Task statement |
In the items below, lay out as a numbered list everything from the line containing "pozicí mužů a žen, a osobní" down to the line containing "qualitative addition of that", leaving out any blank lines.

Material for this exercise |
□ □ □

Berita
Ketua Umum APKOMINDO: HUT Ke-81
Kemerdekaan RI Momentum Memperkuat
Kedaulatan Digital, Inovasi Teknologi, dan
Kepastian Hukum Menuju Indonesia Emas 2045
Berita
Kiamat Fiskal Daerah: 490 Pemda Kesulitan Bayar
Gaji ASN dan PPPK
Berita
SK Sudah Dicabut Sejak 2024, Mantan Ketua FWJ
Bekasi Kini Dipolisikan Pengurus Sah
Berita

□ □ □

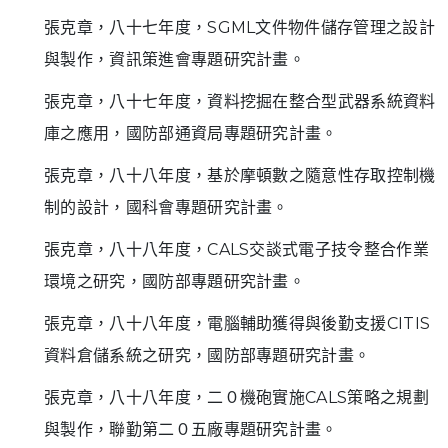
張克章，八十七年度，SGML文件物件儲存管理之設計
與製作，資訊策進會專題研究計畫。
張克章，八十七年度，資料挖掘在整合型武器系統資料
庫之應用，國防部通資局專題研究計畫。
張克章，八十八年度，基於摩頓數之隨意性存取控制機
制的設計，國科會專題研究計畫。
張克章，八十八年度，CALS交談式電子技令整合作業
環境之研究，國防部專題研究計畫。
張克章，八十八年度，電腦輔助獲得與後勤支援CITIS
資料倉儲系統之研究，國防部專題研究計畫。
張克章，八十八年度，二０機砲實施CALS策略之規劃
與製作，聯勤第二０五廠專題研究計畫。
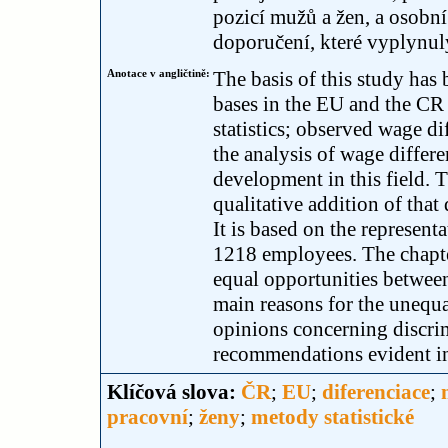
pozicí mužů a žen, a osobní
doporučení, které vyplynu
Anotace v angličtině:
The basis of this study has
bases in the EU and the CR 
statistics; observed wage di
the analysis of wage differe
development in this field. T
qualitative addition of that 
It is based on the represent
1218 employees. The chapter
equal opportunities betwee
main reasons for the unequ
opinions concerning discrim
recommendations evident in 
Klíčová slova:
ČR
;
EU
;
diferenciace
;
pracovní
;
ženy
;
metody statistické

□ □ □

Problem solution |
1. pozicí mužů a žen, a osobní
2. doporučení, které vyplynu
3. Anotace v angličtině:
4. The basis of this study has
5. bases in the EU and the CR 
6. statistics; observed wage di
7. the analysis of wage differe
8. development in this field. T
9. qualitative addition of that 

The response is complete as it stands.